> _EXERCISE_
Your response should consist of every line below, reproduced without alteration.
*** EXERCISE MATERIAL Section Begins ***
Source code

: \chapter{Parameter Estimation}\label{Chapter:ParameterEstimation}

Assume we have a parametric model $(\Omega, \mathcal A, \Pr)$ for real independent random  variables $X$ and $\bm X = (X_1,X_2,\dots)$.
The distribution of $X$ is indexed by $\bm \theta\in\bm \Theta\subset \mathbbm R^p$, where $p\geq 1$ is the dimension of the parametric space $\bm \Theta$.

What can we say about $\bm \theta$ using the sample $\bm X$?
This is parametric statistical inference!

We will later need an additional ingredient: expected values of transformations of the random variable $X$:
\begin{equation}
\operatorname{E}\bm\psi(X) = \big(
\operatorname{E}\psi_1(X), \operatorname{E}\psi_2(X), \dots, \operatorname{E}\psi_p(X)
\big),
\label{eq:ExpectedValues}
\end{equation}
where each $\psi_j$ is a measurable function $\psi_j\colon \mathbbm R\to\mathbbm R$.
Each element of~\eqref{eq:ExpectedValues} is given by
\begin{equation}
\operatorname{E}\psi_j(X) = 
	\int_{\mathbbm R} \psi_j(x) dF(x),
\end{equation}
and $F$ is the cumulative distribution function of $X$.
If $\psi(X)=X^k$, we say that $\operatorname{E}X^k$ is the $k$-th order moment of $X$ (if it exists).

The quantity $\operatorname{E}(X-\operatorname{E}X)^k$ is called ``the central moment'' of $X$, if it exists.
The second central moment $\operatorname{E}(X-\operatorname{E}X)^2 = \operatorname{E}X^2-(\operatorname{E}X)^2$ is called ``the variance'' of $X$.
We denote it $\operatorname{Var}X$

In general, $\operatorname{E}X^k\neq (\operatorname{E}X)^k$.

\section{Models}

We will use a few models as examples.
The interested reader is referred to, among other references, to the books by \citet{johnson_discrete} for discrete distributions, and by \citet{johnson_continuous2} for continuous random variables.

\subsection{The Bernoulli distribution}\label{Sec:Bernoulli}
*** EXERCISE MATERIAL Section Ends ***
> _RESULT OF THIS EXERCISE_
Source code

: \chapter{Parameter Estimation}\label{Chapter:ParameterEstimation}

Assume we have a parametric model $(\Omega, \mathcal A, \Pr)$ for real independent random  variables $X$ and $\bm X = (X_1,X_2,\dots)$.
The distribution of $X$ is indexed by $\bm \theta\in\bm \Theta\subset \mathbbm R^p$, where $p\geq 1$ is the dimension of the parametric space $\bm \Theta$.

What can we say about $\bm \theta$ using the sample $\bm X$?
This is parametric statistical inference!

We will later need an additional ingredient: expected values of transformations of the random variable $X$:
\begin{equation}
\operatorname{E}\bm\psi(X) = \big(
\operatorname{E}\psi_1(X), \operatorname{E}\psi_2(X), \dots, \operatorname{E}\psi_p(X)
\big),
\label{eq:ExpectedValues}
\end{equation}
where each $\psi_j$ is a measurable function $\psi_j\colon \mathbbm R\to\mathbbm R$.
Each element of~\eqref{eq:ExpectedValues} is given by
\begin{equation}
\operatorname{E}\psi_j(X) = 
	\int_{\mathbbm R} \psi_j(x) dF(x),
\end{equation}
and $F$ is the cumulative distribution function of $X$.
If $\psi(X)=X^k$, we say that $\operatorname{E}X^k$ is the $k$-th order moment of $X$ (if it exists).

The quantity $\operatorname{E}(X-\operatorname{E}X)^k$ is called ``the central moment'' of $X$, if it exists.
The second central moment $\operatorname{E}(X-\operatorname{E}X)^2 = \operatorname{E}X^2-(\operatorname{E}X)^2$ is called ``the variance'' of $X$.
We denote it $\operatorname{Var}X$

In general, $\operatorname{E}X^k\neq (\operatorname{E}X)^k$.

\section{Models}

We will use a few models as examples.
The interested reader is referred to, among other references, to the books by \citet{johnson_discrete} for discrete distributions, and by \citet{johnson_continuous2} for continuous random variables.

\subsection{The Bernoulli distribution}\label{Sec:Bernoulli}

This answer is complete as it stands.